→ REQUEST 1:
According to the forum post, how long has B been on the scene?

(Beginning of PROVIDED TEXT)

Sorry Dinny-know you have a thread going at the moment along a similar line. Hope you don't mind me posting as well.

DD is in yr2 (nearly 6 and a half).
She has always played with a group of about 7-10 girls. The leader I will cal X and a newly developed right hand man B. B has been on the scene for past 6 months or so.

Anyhow, dd invited her friends including X and B to her birthday party last June. X then had her party in Sept and didn't invite DD (second year in a row).

End of Sept I had B back for tea, stupidly thinking it might help their friendship. B's mum stayed and we chatted. All seemed fine. Then in October dd started complaining to me about B, saying she was always telling on her etc. Thought typical girl stuff. One day whilst they were playing after school all the telling started and my dd ended up in tears. The next day B's mum and I had a talk to the girls and told them to be nice to each other. I was surprised when B's mums said "you's don't have to be frineds but be nice" . The way my dd acted and spoke about B I thought they were friends.

Eg. If they see each other on way to school they hold hands and chat excitedly going in. Apart, from that day, they seem to play nicely together after school. ACtively looking for each other to play with.

When X is on the scene then, dd is dumped a bit and I see her having to sort of stand a bit more outside the game.

(End of PROVIDED TEXT)
(Beginning of DATA EXTRACT)

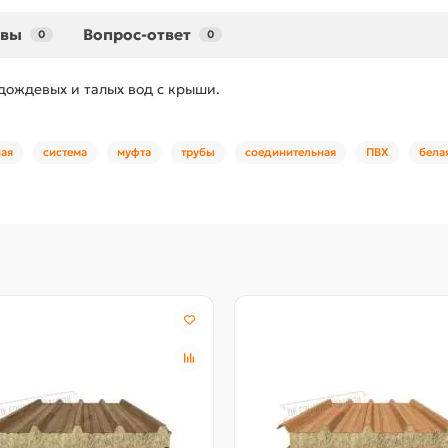
ывы
Вопрос-ответ
0
0
дождевых и талых вод с крыши.
ая
система
муфта
трубы
соединительная
ПВХ
бела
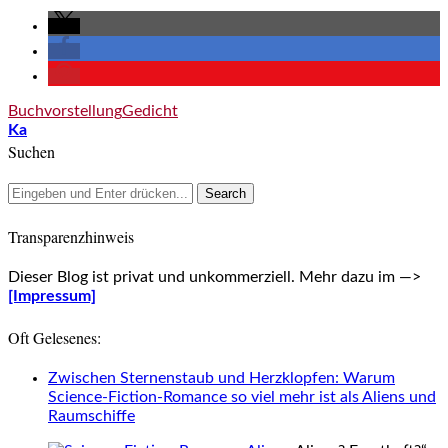
Buchvorstellung
Gedicht
Ka
Suchen
Transparenzhinweis
Dieser Blog ist privat und unkommerziell. Mehr dazu im —>
[Impressum]
Oft Gelesenes:
Zwischen Sternenstaub und Herzklopfen: Warum
Science-Fiction-Romance so viel mehr ist als Aliens und
Raumschiffe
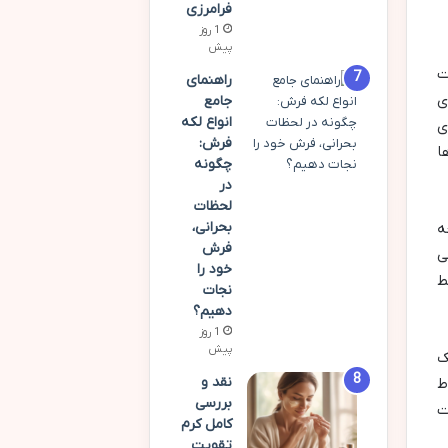
فرامرزی
1 روز
پیش
ت
راهنمای
ی
جامع
انواع لکه
ی
فرش:
ا
چگونه
در
لحظات
بحرانی،
ه
فرش
ی
خود را
ط
نجات
دهیم؟
1 روز
پیش
ک
نقد و
ط
بررسی
ت
کامل کرم
تقویت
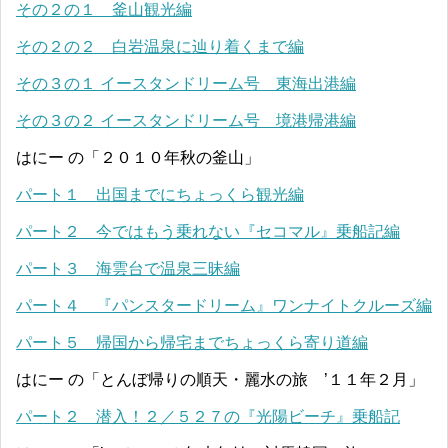
その２の１ 釜山観光編
その２の２ 白岩温泉に辿り着くまで編
その３の１ イースタンドリーム号 東海出港編
その３の２ イースタンドリーム号 境港帰港編
はにー の「２０１０年秋の釜山」
パート１ 出国までにちょっくら観光編
パート２ 今ではもう乗れない『セコマル』乗船記編
パート３ 海雲台で温泉三昧編
パート４ 『パンスタードリーム』ワンナイトクルーズ編
パート５ 帰国から帰宅までちょっくら寄り道編
はにー の「とんぼ帰りの順天・麗水の旅 ’１１年２月」
パート２ 潜入！２／５２７の『光陽ビーチ』乗船記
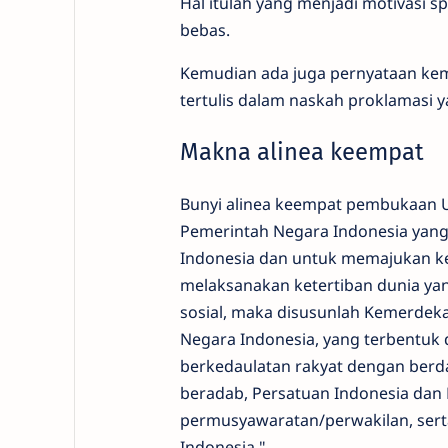
Hal itulah yang menjadi motivasi 
bebas.
Kemudian ada juga pernyataan kem
tertulis dalam naskah proklamasi
Makna alinea keempat
Bunyi alinea keempat pembukaan 
Pemerintah Negara Indonesia yang
Indonesia dan untuk memajukan k
melaksanakan ketertiban dunia ya
sosial, maka disusunlah Kemerdek
Negara Indonesia, yang terbentuk
berkedaulatan rakyat dengan berd
beradab, Persatuan Indonesia dan 
permusyawaratan/perwakilan, serta
Indonesia."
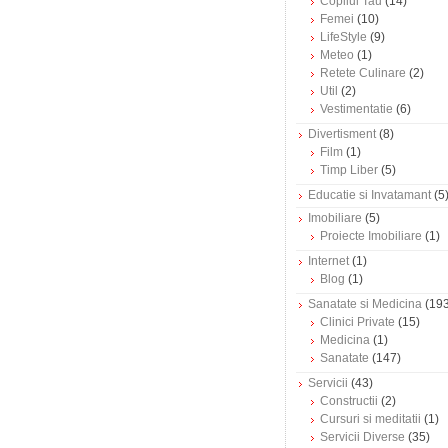
Copilul Tau
(14)
Femei
(10)
LifeStyle
(9)
Meteo
(1)
Retete Culinare
(2)
Util
(2)
Vestimentatie
(6)
Divertisment
(8)
Film
(1)
Timp Liber
(5)
Educatie si Invatamant
(5
Imobiliare
(5)
Proiecte Imobiliare
(1)
Internet
(1)
Blog
(1)
Sanatate si Medicina
(193
Clinici Private
(15)
Medicina
(1)
Sanatate
(147)
Servicii
(43)
Constructii
(2)
Cursuri si meditatii
(1)
Servicii Diverse
(35)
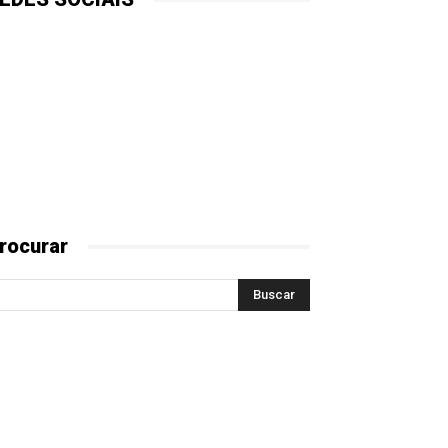
rocurar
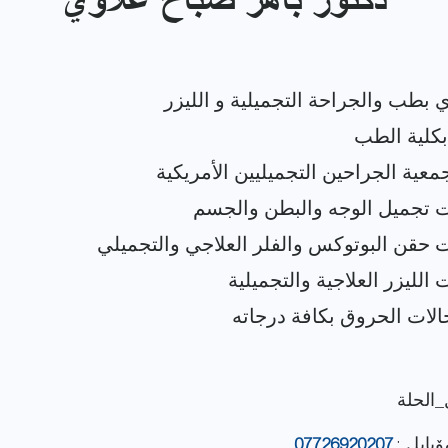
دكتور باهر صباح علاوي
_الحلة
ۆبایل :
07726920207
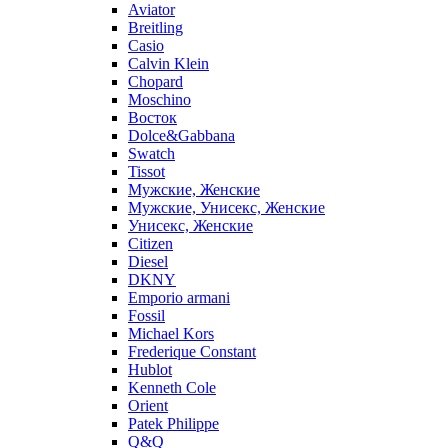
Aviator
Breitling
Casio
Calvin Klein
Chopard
Moschino
Восток
Dolce&Gabbana
Swatch
Tissot
Мужские, Женские
Мужские, Унисекс, Женские
Унисекс, Женские
Citizen
Diesel
DKNY
Emporio armani
Fossil
Michael Kors
Frederique Constant
Hublot
Kenneth Cole
Orient
Patek Philippe
Q&Q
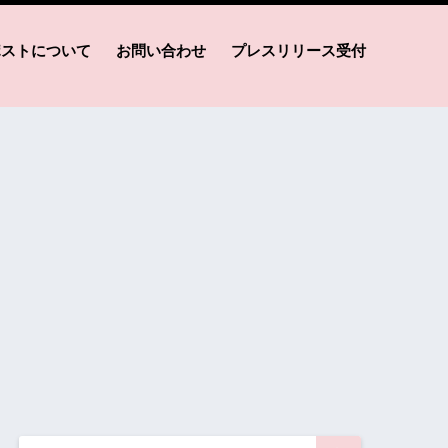
ポストについて
お問い合わせ
プレスリリース受付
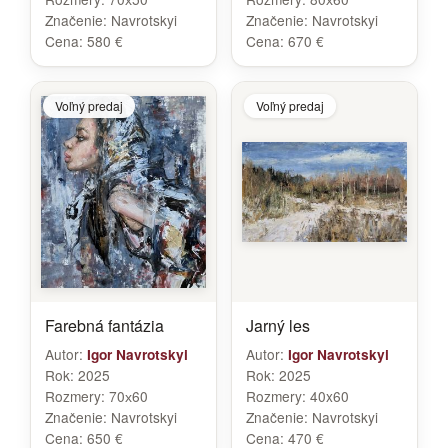
Značenie:
Navrotskyi
Značenie:
Navrotskyi
Cena:
580 €
Cena:
670 €
Voľný predaj
Voľný predaj
Farebná fantázia
Jarný les
Autor:
Autor:
Igor Navrotskyi
Igor Navrotskyi
Rok:
2025
Rok:
2025
Rozmery:
70х60
Rozmery:
40x60
Značenie:
Navrotskyi
Značenie:
Navrotskyi
Cena:
650 €
Cena:
470 €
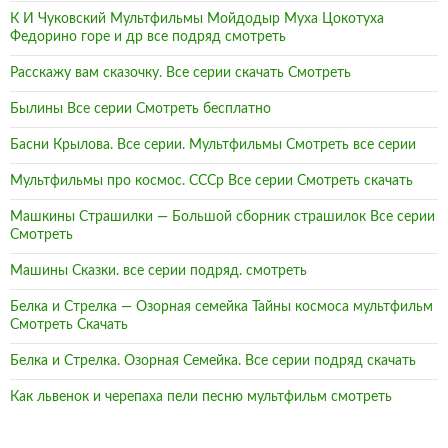
К И Чуковский Мультфильмы Мойдодыр Муха Цокотуха
Федорино горе и др все подряд смотреть
Расскажу вам сказочку. Все серии скачать Смотреть
Былины Все серии Смотреть бесплатно
Басни Крылова. Все серии. Мультфильмы Смотреть все серии
Мультфильмы про космос. СССр Все серии Смотреть скачать
Машкины Страшилки — Большой сборник страшилок Все серии
Смотреть
Машины Сказки. все серии подряд. смотреть
Белка и Стрелка — Озорная семейка Тайны космоса мультфильм
Смотреть Скачать
Белка и Стрелка. Озорная Семейка. Все серии подряд скачать
Как львенок и черепаха пели песню мультфильм смотреть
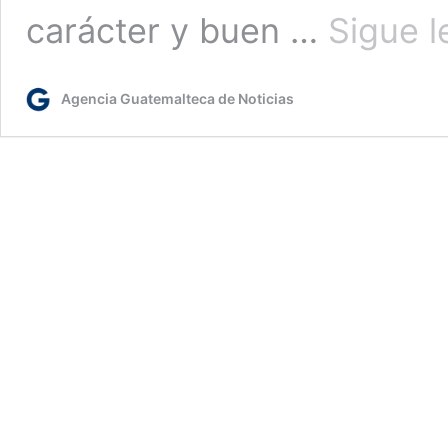
carácter y buen …
Sigue 
Agencia Guatemalteca de Noticias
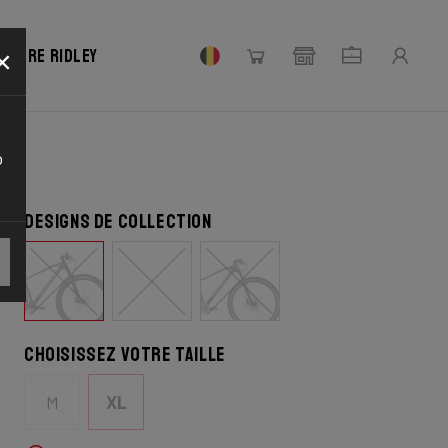
×
votre Ridley
o
Designs de collection
Choisissez votre taille
M
XL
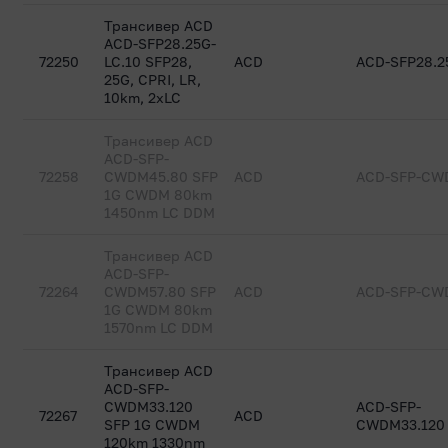
Трансивер ACD
ACD-SFP28.25G-
72250
LC.10 SFP28,
ACD
ACD-SFP28.2
25G, CPRI, LR,
10km, 2xLC
Трансивер ACD
ACD-SFP-
72258
CWDM45.80 SFP
ACD
ACD-SFP-CW
1G CWDM 80km
1450nm LC DDM
Трансивер ACD
ACD-SFP-
72264
CWDM57.80 SFP
ACD
ACD-SFP-CW
1G CWDM 80km
1570nm LC DDM
Трансивер ACD
ACD-SFP-
CWDM33.120
ACD-SFP-
72267
ACD
SFP 1G CWDM
CWDM33.120
120km 1330nm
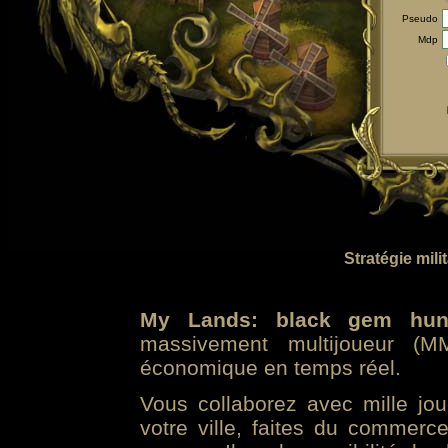
Pseudo
Mdp
Stratégie mili
My Lands: black gem hun
massivement multijoueur (MM
économique en temps réel.
Vous collaborez avec mille jo
votre ville, faites du commer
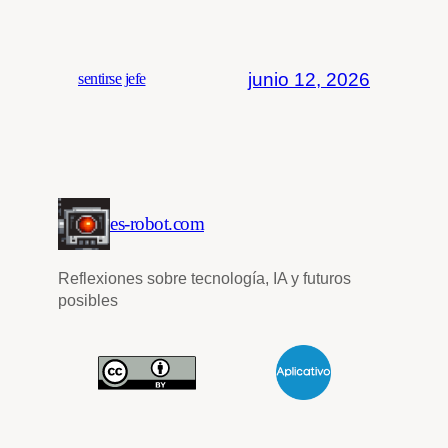
junio 12, 2026
sentirse jefe
es-robot.com
Reflexiones sobre tecnología, IA y futuros
posibles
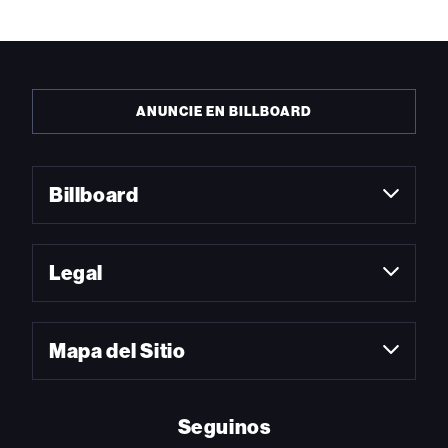
ANUNCIE EN BILLBOARD
Billboard
Legal
Mapa del Sitio
Seguinos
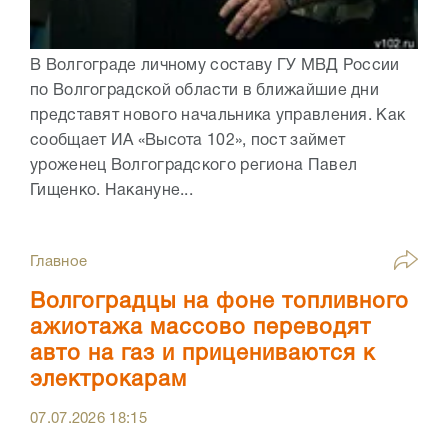
В Волгограде личному составу ГУ МВД России
по Волгоградской области в ближайшие дни
представят нового начальника управления. Как
сообщает ИА «Высота 102», пост займет
уроженец Волгоградского региона Павел
Гищенко. Накануне...
Главное
Волгоградцы на фоне топливного
ажиотажа массово переводят
авто на газ и прицениваются к
электрокарам
07.07.2026
18:15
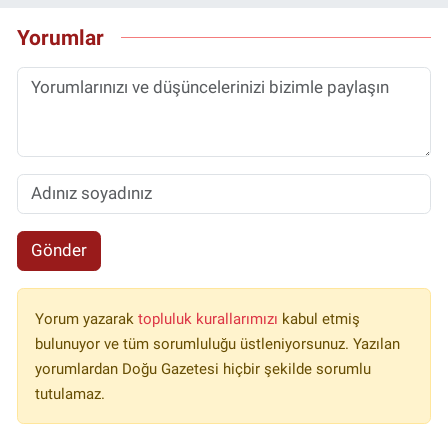
Yorumlar
Gönder
Yorum yazarak
topluluk kurallarımızı
kabul etmiş
bulunuyor ve tüm sorumluluğu üstleniyorsunuz. Yazılan
yorumlardan Doğu Gazetesi hiçbir şekilde sorumlu
tutulamaz.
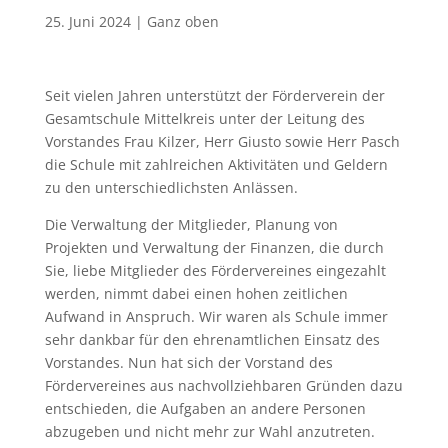
25. Juni 2024
|
Ganz oben
Seit vielen Jahren unterstützt der Förderverein der
Gesamtschule Mittelkreis unter der Leitung des
Vorstandes Frau Kilzer, Herr Giusto sowie Herr Pasch
die Schule mit zahlreichen Aktivitäten und Geldern
zu den unterschiedlichsten Anlässen.
Die Verwaltung der Mitglieder, Planung von
Projekten und Verwaltung der Finanzen, die durch
Sie, liebe Mitglieder des Fördervereines eingezahlt
werden, nimmt dabei einen hohen zeitlichen
Aufwand in Anspruch. Wir waren als Schule immer
sehr dankbar für den ehrenamtlichen Einsatz des
Vorstandes. Nun hat sich der Vorstand des
Fördervereines aus nachvollziehbaren Gründen dazu
entschieden, die Aufgaben an andere Personen
abzugeben und nicht mehr zur Wahl anzutreten.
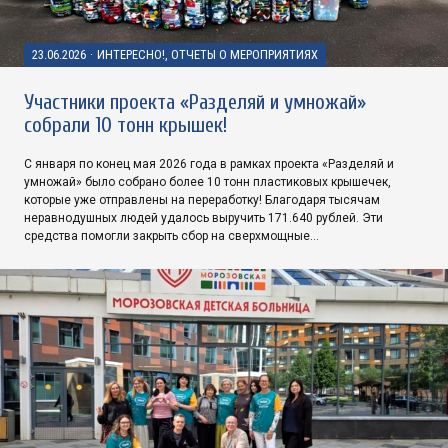
23.06.2026
·
ИНТЕРЕСНО!, ОТЧЕТЫ О МЕРОПРИЯТИЯХ
Участники проекта «Разделяй и умножай»
собрали 10 тонн крышек!
С января по конец мая 2026 года в рамках проекта «Разделяй и
умножай» было собрано более 10 тонн пластиковых крышечек,
которые уже отправлены на переработку! Благодаря тысячам
неравнодушных людей удалось выручить 171.640 рублей. Эти
средства помогли закрыть сбор на сверхмощные…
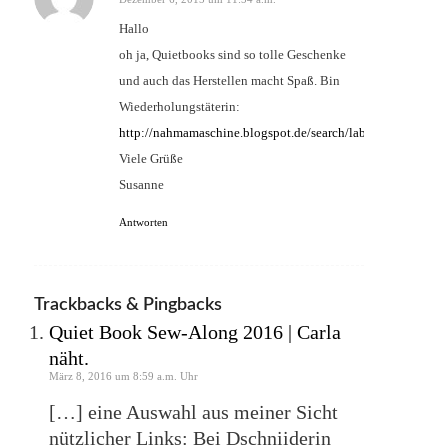
sagte:
Hallo
oh ja, Quietbooks sind so tolle Geschenke
und auch das Herstellen macht Spaß. Bin
Wiederholungstäterin:
http://nahmamaschine.blogspot.de/search/label/Quietbook
Viele Grüße
Susanne
Antworten
Trackbacks & Pingbacks
Quiet Book Sew-Along 2016 | Carla
näht.
März 8, 2016 um 8:59 a.m. Uhr
[…] eine Auswahl aus meiner Sicht
nützlicher Links: Bei Dschniiderin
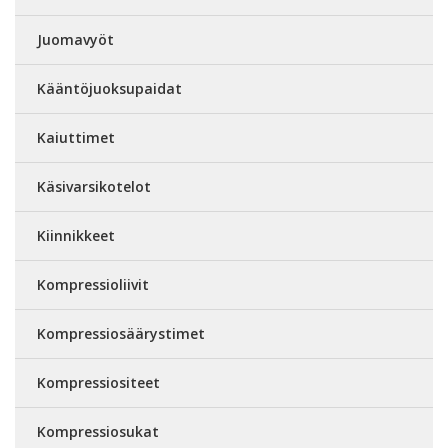
Juomavyöt
Kääntöjuoksupaidat
Kaiuttimet
Käsivarsikotelot
Kiinnikkeet
Kompressioliivit
Kompressiosäärystimet
Kompressiositeet
Kompressiosukat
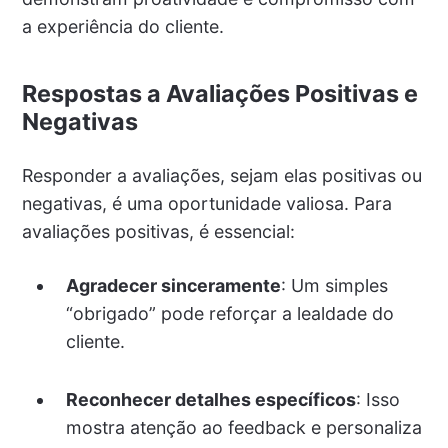
a experiência do cliente.
Respostas a Avaliações Positivas e
Negativas
Responder a avaliações, sejam elas positivas ou
negativas, é uma oportunidade valiosa. Para
avaliações positivas, é essencial:
Agradecer sinceramente
: Um simples
“obrigado” pode reforçar a lealdade do
cliente.
Reconhecer detalhes específicos
: Isso
mostra atenção ao feedback e personaliza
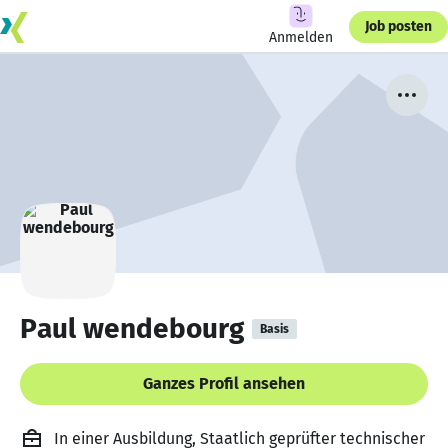
Job posten
Anmelden
Paul wendebourg
Basis
Ganzes Profil ansehen
In einer Ausbildung, Staatlich geprüfter technischer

(End of DATA EXTRACT)

→ REQUEST 2:
Repeat the stretch of the extracted page text data rows from the line containing "Hal itulah yang menjadi motivasi" through the line containing "07726920207", leaving the pictures out.

→ EXERCISE RESPONSE 1:
About the past six months.

→ EXERCISE RESPONSE 2:
Hal itulah yang menjadi motivasi 
bebas.
Kemudian ada juga pernyataan kem
tertulis dalam naskah proklamasi
Makna alinea keempat
Bunyi alinea keempat pembukaan 
Pemerintah Negara Indonesia yang
Indonesia dan untuk memajukan k
melaksanakan ketertiban dunia ya
sosial, maka disusunlah Kemerdek
Negara Indonesia, yang terbentuk
berkedaulatan rakyat dengan berd
beradab, Persatuan Indonesia dan 
permusyawaratan/perwakilan, serta
Indonesia."
Copilul Tau
(14)
Femei
(10)
LifeStyle
(9)
Meteo
(1)
Retete Culinare
(2)
Util
(2)
Vestimentatie
(6)
Divertisment
(8)
Film
(1)
Timp Liber
(5)
Educatie si Invatamant
(5
Imobiliare
(5)
Proiecte Imobiliare
(1)
Internet
(1)
Blog
(1)
Sanatate si Medicina
(193
Clinici Private
(15)
Medicina
(1)
Sanatate
(147)
Servicii
(43)
Constructii
(2)
Cursuri si meditatii
(1)
Servicii Diverse
(35)
rocurar
دكتور باهر صباح علاوي
_الحلة
ۆبایل :
07726920207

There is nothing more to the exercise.